> PAGE EXTRACT
The applicant seeks a review of that decision and filed an application on 21st March 2006. He filed an amended application on 29th June.
In that amended application the applicant sets out two grounds claiming that the Tribunal did not give the applicant an opportunity to comment on the letter submitted on 30th January 2006 from the IUML. The applicant claimed this was a denial of procedural fairness and a jurisdictional error.
The applicant also claims in the second ground that there was country information before the Tribunal that in Kerala there are occasional attacks against Muslims and in the light of this country information, even though the Tribunal did not accept the incidents the applicant claimed to have experienced in 2003 and 2005, that the Tribunal failed to consider the question of whether there was a real chance that the applicant would suffer an attack in the reasonably foreseeable future on the basis that he was a Muslim. That too, the applicant claims, is a jurisdictional error.
The applicant filed a written outline of submissions on 15th September in which he sets out a history of the applications for a visa and review of those decisions and sets out three issues. The first issue relates to the letter from the IUML submitted on 30th January and the applicant's claim that the Tribunal did not give him an opportunity to comment on it, leading to a denial of procedural fairness and subsequent jurisdictional error.
The second issue is that the applicant submits four letters from different organisations to show his social activities. Those letters were attached to the submission. They are dated the 18th June, 1st June,
15th June and 20th June 2006. These are documents which were not before the tribunal even though the applicant said that he made reference to them orally in his evidence before the Tribunal. Nevertheless, as the letters were not themselves before the Tribunal and indeed they had not come into existence at the time of the Tribunal hearing, they are inadmissible in evidence and cannot be considered.
The third issue raised by the applicant related to the country information that in Kerala there are occasional attacks against Muslims and the applicant reiterates his claim that the tribunal failed to consider whether there was a real chance that he would suffer an attack in the reasonably foreseeable future on the basis that he was a Muslim, notwithstanding the fact that the Tribunal did not accept that incidents in 2003 and 2005 had occurred.
The applicant made oral submissions to the Court which related to a challenge to the merits of the Tribunal decision saying that he cannot go back to India because of the problems there. He reiterated his claim of involvement over a period of time with the IUML.

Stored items
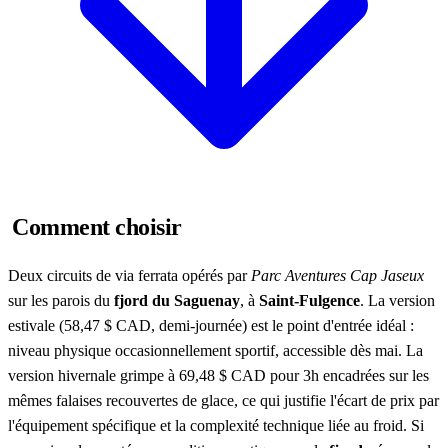
Comment choisir
Deux circuits de via ferrata opérés par
Parc Aventures Cap Jaseux
sur les parois du
fjord du Saguenay
, à
Saint-Fulgence
. La version
estivale (58,47 $ CAD, demi-journée) est le point d'entrée idéal :
niveau physique occasionnellement sportif, accessible dès mai. La
version hivernale grimpe à 69,48 $ CAD pour 3h encadrées sur les
mêmes falaises recouvertes de glace, ce qui justifie l'écart de prix par
l'équipement spécifique et la complexité technique liée au froid. Si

> PROBLEMS TO WORK ON
[1] List the dates of the four letters from different organisations that the applicant attached to his written outline of submissions, as given in the visa review excerpt.
[2] Extend the visa review excerpt, starting after its last sentence.

> OUTPUTS FOR THE TASKS
[1] 18th June, 1st June, 15th June and 20th June 2006

[2]
For the first respondent minister, Ms Wong of counsel refers to the claim of the denial of procedural fairness and points out that the Tribunal did put to the applicant that it was very easy to obtain fraudulent documentation in India and this appears at page 73 of the Court book and did put the applicant squarely on notice that it would be considering whether or not some documents submitted by the applicant were genuine and the applicant indicated that the Tribunal could check that any documents he submitted were genuine. In any event; Ms Wong submits that s.422B of the Migration Act was in force at the time of the application and s.422B excludes the common law natural justice hearing rule, including any common law obligation on the Tribunal to put matters to the applicant at the hearing. I am referred to the decision of the Full Court of Federal Court in SZCIJ v Minister for Immigration & Multicultural Affairs [2006] FCAFC 62 which refers to the decision of the Full Court in Minister for Immigration & Multicultural and Indigenous Affairs & Lay Lat [2006] FCAFC 61.
In respect of the country information claim, it is submitted that the Tribunal's reasons for decision demonstrate that it did consider this issue and carefully and determined that whilst there had been conflict between Hindus and Muslims in 2003 that the applicant himself did not have any significant problems at the time as he did not move house even briefly and could not provide any cogent reasons to the Tribunal for his failure to do so. The Tribunal did not accept the applicant's claims to have been beaten and threatened in 2005 and gave detailed reasons for rejection of that claim and went on to hold that the applicant's actions were not consistent with a fear of imminent harm in India before his arrival in Australia.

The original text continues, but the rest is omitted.